Former Mexican defense minister due back in federal court in Los Angeles

Mimi Dwyer
·1-min read
FILE PHOTO: Mexico's then Defense Minister General Salvador Cienfuegos Zepeda attends a flag-raising ceremony honouring the victims of the September 1985 and 2017 earthquakes at Zocalo square in Mexico City, Mexico
FILE PHOTO: Mexico's then Defense Minister General Salvador Cienfuegos Zepeda attends a flag-raising ceremony honouring the victims of the September 1985 and 2017 earthquakes at Zocalo square in Mexico City, Mexico

By Mimi Dwyer

LOS ANGELES (Reuters) - Attorneys for Mexico's former defense minister, Salvador Cienfuegos, were due in federal court in Los Angeles on Tuesday as prosecutors seek to have him held without bond on charges that he used his power in office to protect a major drug cartel.

Cienfuegos, 72, is charged with four counts of drug trafficking and money laundering.
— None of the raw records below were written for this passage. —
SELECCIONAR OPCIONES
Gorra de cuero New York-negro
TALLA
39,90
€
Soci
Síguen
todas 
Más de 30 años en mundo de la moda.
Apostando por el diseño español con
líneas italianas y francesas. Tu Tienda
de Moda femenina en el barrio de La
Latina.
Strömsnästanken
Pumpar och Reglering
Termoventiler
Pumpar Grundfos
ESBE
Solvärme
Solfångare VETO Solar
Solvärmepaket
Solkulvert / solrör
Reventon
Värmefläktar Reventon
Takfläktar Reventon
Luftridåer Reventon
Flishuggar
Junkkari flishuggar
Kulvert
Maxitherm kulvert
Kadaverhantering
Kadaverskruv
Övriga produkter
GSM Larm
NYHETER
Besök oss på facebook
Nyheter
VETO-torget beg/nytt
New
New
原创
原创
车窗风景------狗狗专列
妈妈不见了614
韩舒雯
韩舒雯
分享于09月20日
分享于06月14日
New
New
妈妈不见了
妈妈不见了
His lawyers may also tell the court whether their client will fight attempts to send him to New York, where the indictment was handed down in a U.S. district court.

It was not clear if Cienfuegos, who appeared at his first hearing last week via video link from a federal detention center, would be present for the proceedings.
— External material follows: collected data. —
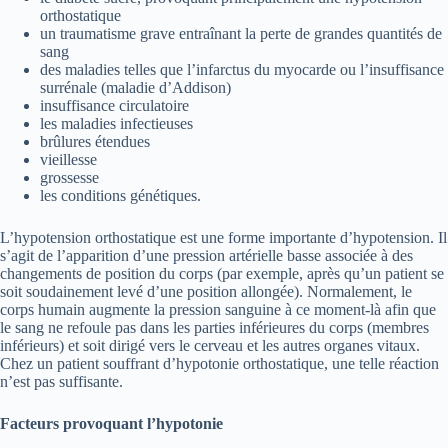
orthostatique
un traumatisme grave entraînant la perte de grandes quantités de
sang
des maladies telles que l’infarctus du myocarde ou l’insuffisance
surrénale (maladie d’Addison)
insuffisance circulatoire
les maladies infectieuses
brûlures étendues
vieillesse
grossesse
les conditions génétiques.
L’hypotension orthostatique est une forme importante d’hypotension. Il
s’agit de l’apparition d’une pression artérielle basse associée à des
changements de position du corps (par exemple, après qu’un patient se
soit soudainement levé d’une position allongée). Normalement, le
corps humain augmente la pression sanguine à ce moment-là afin que
le sang ne refoule pas dans les parties inférieures du corps (membres
inférieurs) et soit dirigé vers le cerveau et les autres organes vitaux.
Chez un patient souffrant d’hypotonie orthostatique, une telle réaction
n’est pas suffisante.
Facteurs provoquant l’hypotonie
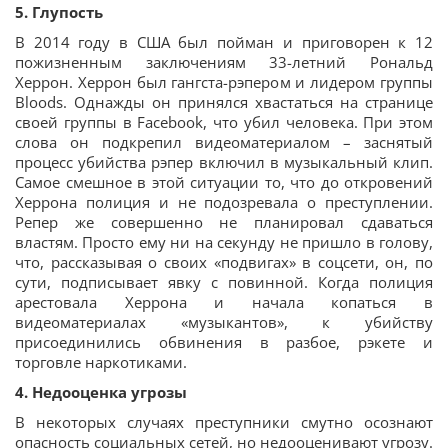
5. Глупость
В 2014 году в США был пойман и приговорен к 12
пожизненным заключениям 33-летний Рональд
Херрон. Херрон был гангста-рэпером и лидером группы
Bloods. Однажды он принялся хвастаться на странице
своей группы в Facebook, что убил человека. При этом
слова он подкрепил видеоматериалом – заснятый
процесс убийства рэпер включил в музыкальный клип.
Самое смешное в этой ситуации то, что до откровений
Херрона полиция и не подозревала о преступлении.
Репер же совершенно не планировал сдаваться
властям. Просто ему ни на секунду не пришло в голову,
что, рассказывая о своих «подвигах» в соцсети, он, по
сути, подписывает явку с повинной. Когда полиция
арестовала Херрона и начала копаться в
видеоматериалах «музыкантов», к убийству
присоединились обвинения в разбое, рэкете и
торговле наркотиками.
4. Недооценка угрозы
В некоторых случаях преступники смутно осознают
опасность социальных сетей, но недооценивают угрозу.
He was arrested last week at Los Angeles International Airport over accusations that he took bribes in return for protection for alleged cartel members, which included warning them about U.S. investigations.
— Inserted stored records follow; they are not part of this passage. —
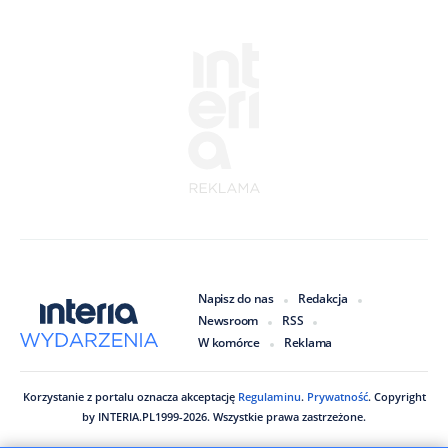
Napisz do nas
Redakcja
Newsroom
RSS
W komórce
Reklama
Korzystanie z portalu oznacza akceptację
Regulaminu
.
Prywatność
. Copyright
by
INTERIA.PL
1999
-
2026
. Wszystkie prawa zastrzeżone.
Prosecutors have accused Cienfuegos of using his office to protect the H-2 narcotics cartel, directing operations against rival gangs and finding maritime transport for shipments of drugs such as heroin, cocaine, methamphetamine and marijuana.

The arrest of Cienfuegos - nicknamed El Padrino, or "The Godfather," in an August 2019 indictment that was sealed until last week - marked the first time a former Mexican defense minister has been indicted and detained.

Cienfuegos has not yet entered a plea to the charges. During a brief court appearance last week Cienfuegos' attorneys asked that his bond hearing be postponed to give them more time to prepare.